『プライベート・ライアン』を久々に観ました。(2010/09/26 at 渋谷TSUTAYAシアター シアター1)
この日は、このTHX認定スクリーンである渋谷TSUTAYAシアター、シアター1の最終上映日。
2006年1月28日にQ-AXシネマ1として当初からTHXの認定を受けオープンしたこのスクリーンをなんとか滑り込みで体験する事が出来ました。
『プライベート・ライアン』。しかもまさかの爆音上映。
いやホント、このハコのスペックを堪能させていただきました。
上映中の暗闇さ加減といい、映写室・スクリーン・座席との関係といい、ハコの大きさと相まって実に心地良かったし、爆音にも関わらず(ハコに似合わない音量何度も体験している身としては)ここまで歪み無く鳴る気持ち良さ!
これまた初体験のTHXトレーラーパレードから始まった『プライベート・ライアン』ですが、冒頭けっこうな量の傷に経た年月を感じさせられたものの、そんな感慨に浸る間もなく血のオマハへと突入。
しかも爆音。
何かもう本当に凄かった。
もう12年も前の作品だよな?
目を背けたくなるほどの生々しい血みどろさ加減と途切れる事の無い地獄。
このTHX認定スクリーンでの爆音って形態こそ、この作品の本質を伝えられるんじゃないかと思った。
それほどまでに鮮明で、からだに響いてきた。
で、その地獄な序章を終えて始まる物語には、初見及び2回目に観た時には感じなかった事を感じた。
過去には感じなかった若さがそこにあることを。(もしくはあったことを。)
例えば、トム・ハンクス演じる中隊長の迷いや決断は普通に思えた。
けど、今観るとそのトム・ハンクスをむしろ若いと感じるんだよな。
当時のスピルバーグとの歳の差と今の歳の差によるもの?
もしくは当時の自分の歳と今の歳による歳の差?
正直いって今まではここまで「当時」と「今」の差というものを感じる事は無かった。
けれど、今回それをある意味思い知らされた。しかもこの作品で。
それを「今」観ても鮮明に見せてくれたのはこのハコの力。
この場に居合わせる事が出来て良かったよ。
フィルムは年を取らないんだと強く思った瞬間でした。
そして、唐突な邂逅(ここで邂逅がある事をすっかり忘れていた)から物語はクライマックスへ進み始める。
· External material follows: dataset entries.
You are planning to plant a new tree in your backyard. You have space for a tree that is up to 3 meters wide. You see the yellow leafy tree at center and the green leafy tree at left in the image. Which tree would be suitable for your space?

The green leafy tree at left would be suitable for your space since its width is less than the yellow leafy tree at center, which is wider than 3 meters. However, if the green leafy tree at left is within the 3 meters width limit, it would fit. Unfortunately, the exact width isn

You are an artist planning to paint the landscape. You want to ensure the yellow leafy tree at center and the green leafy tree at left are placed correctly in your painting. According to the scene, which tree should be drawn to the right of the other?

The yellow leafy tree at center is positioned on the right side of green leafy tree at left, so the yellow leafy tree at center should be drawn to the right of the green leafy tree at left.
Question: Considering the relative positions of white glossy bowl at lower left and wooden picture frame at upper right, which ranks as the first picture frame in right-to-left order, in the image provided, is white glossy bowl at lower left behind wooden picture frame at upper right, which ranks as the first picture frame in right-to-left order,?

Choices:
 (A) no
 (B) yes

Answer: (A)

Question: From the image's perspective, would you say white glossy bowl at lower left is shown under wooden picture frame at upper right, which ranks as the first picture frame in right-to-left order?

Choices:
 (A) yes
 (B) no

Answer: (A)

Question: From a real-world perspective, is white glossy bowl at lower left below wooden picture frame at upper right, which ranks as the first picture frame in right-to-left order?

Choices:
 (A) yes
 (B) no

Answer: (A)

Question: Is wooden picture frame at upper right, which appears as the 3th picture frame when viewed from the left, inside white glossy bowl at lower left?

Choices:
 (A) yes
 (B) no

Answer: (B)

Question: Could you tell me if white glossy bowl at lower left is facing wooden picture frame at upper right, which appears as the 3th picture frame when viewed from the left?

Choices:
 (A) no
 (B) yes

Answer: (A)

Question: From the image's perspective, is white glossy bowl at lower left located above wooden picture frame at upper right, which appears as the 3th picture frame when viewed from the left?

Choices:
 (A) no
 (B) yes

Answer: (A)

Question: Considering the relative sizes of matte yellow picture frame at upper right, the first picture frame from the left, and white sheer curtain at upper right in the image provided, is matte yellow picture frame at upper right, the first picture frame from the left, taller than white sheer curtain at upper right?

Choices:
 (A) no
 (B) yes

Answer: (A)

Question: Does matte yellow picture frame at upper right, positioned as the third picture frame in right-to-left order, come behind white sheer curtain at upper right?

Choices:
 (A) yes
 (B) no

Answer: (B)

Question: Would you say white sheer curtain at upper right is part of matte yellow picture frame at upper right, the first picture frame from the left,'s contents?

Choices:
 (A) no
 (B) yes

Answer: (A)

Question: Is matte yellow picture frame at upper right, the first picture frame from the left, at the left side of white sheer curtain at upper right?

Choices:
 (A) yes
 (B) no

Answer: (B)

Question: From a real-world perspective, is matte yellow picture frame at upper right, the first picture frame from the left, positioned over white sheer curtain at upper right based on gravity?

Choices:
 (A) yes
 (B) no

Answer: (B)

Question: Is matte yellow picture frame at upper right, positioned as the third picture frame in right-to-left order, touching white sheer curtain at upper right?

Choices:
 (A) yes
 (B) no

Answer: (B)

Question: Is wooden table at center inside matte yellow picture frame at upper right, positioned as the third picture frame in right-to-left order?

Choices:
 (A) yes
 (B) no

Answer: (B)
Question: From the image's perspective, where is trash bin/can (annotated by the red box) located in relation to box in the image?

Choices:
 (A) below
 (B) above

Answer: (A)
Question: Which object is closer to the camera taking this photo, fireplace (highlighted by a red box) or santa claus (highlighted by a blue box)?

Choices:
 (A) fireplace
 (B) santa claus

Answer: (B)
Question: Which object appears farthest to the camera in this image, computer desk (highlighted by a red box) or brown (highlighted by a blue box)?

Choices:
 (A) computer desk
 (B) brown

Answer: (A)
そして、実は当時衝撃を受けた冒頭の15分よりも凄まじい戦闘が始まる。
冒頭とは比べ物にならないほどの低音の暴力。
いや本当に凄まじかった。
けど今回一番気に入った所はさらにこの先。
ミラーが爆風で耳をやられてそれまでの音の嵐が一転静かになる。
初見は立川のシティ2だったからこのあと耳が復活するまでの間もかなりいろいろな音が入り乱れていたのは覚えている。
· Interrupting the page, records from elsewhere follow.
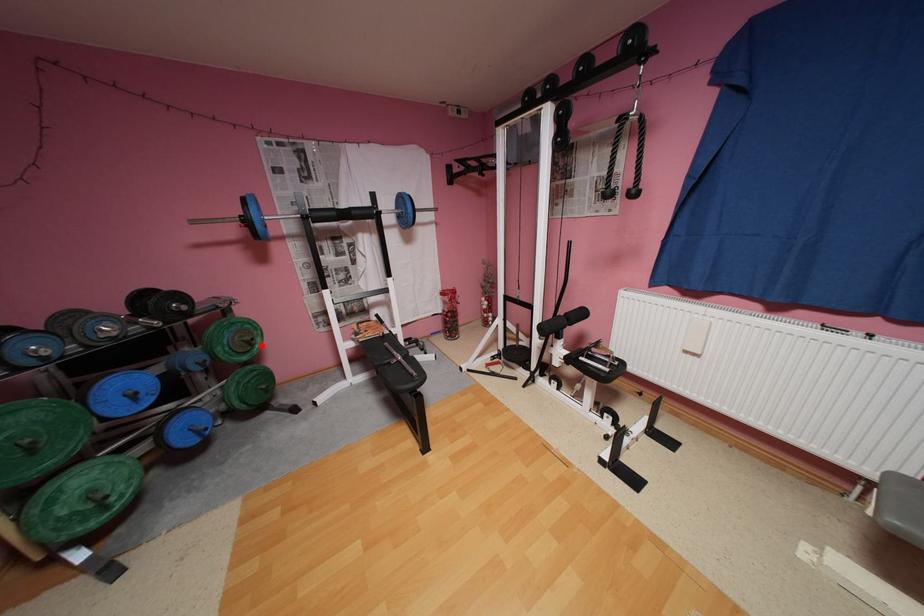
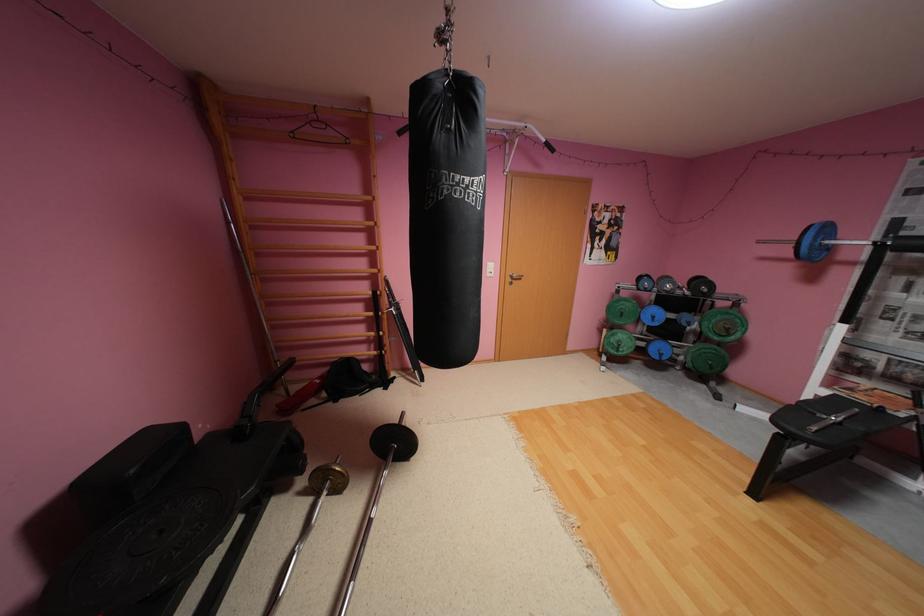
In the second image, find the point that corresponds to the highlighted location in the first image.

(737, 334)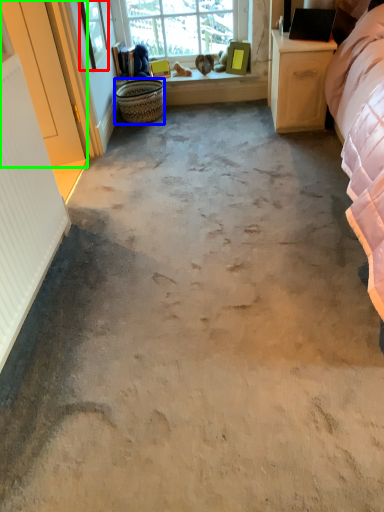
Question: Which object is positioned farthest from window screen (highlighted by a red box)? Select from basket (highlighted by a blue box) and screen door (highlighted by a green box).

Choices:
 (A) basket
 (B) screen door

Answer: (B)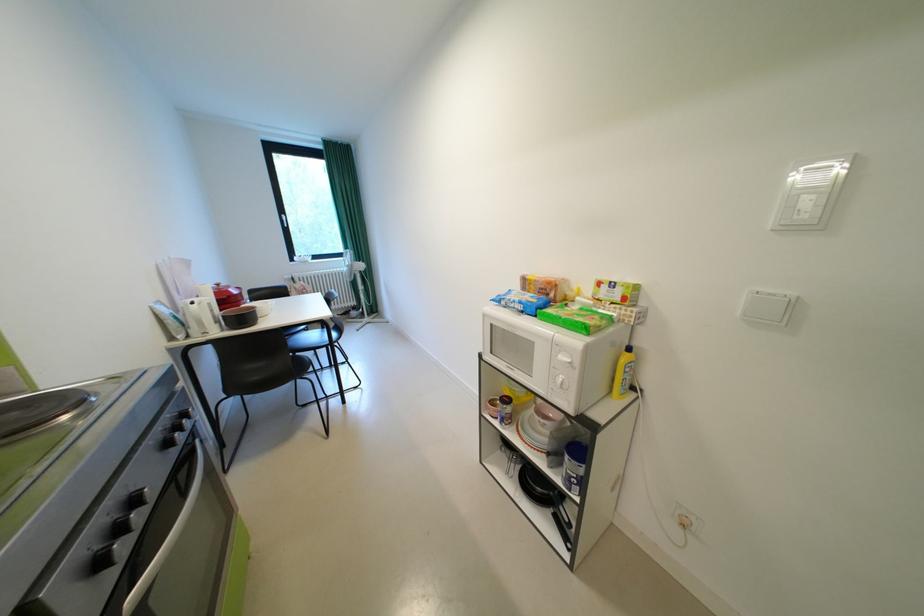
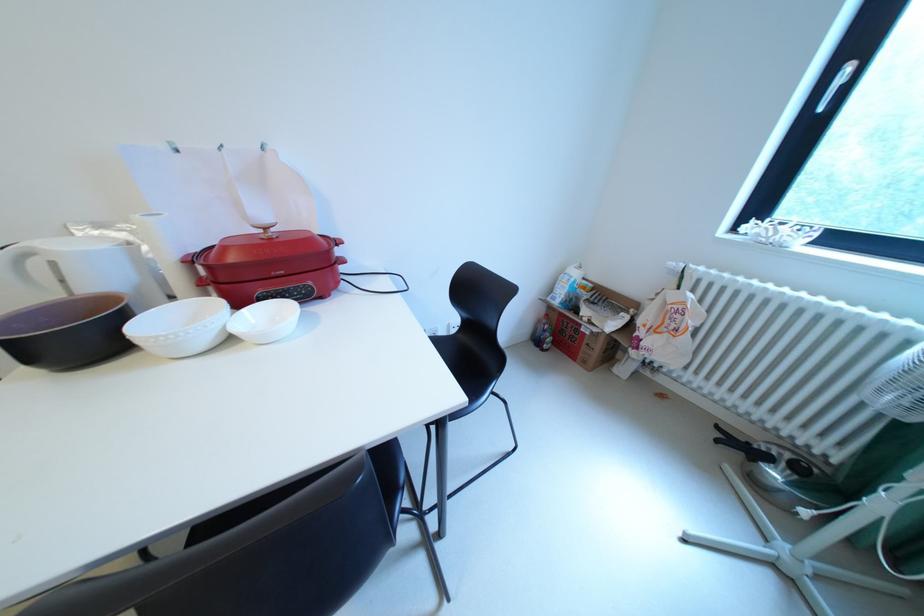
Question: I am providing you with two images of the same scene from different viewpoints. Please identify which objects are invisible in image2.

Choices:
 (A) red pot side handle
 (B) black chair sitting surface
 (C) pot lid handle
 (D) none of these

Answer: (D)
ただ今回、全体の音量が上がっているせいかかなりはっきりと聴こえる。
ただし…が付いて何か逆相のような変な感じ。
あれ?ホントに何か耳が不思議な感じになったのが面白かった。
というか、もしかしてこの作品のサウンドデザインって、この音量を想定してたのか?ってくらいなハマり具合。
そういうところでも、この作品をこういう環境で聴かせるということに対するセンスの良さを感じました。
いや、本当に良かった。
これを二度と感じることが出来ないであろう事が残念でなりません。
ただし、次の回を観るには腰も限界に来ていたので本当の意味での最終回は観ることが出来ませんでした。
二度観るにはちと疲れ果ててもいたし。
話変わって今回の上映、意外なくらい若い子たち、せいぜい20代前半くらいの子たちが多くてびっくりしました。けっこう初見の子も多かったみたい。
ううむこれは私が最近映画館に足を運んでないからなのかこの作品この劇場に対する興味からなのか。
こういう微笑ましい状況で観る事が出来たのも今回とても良かったです。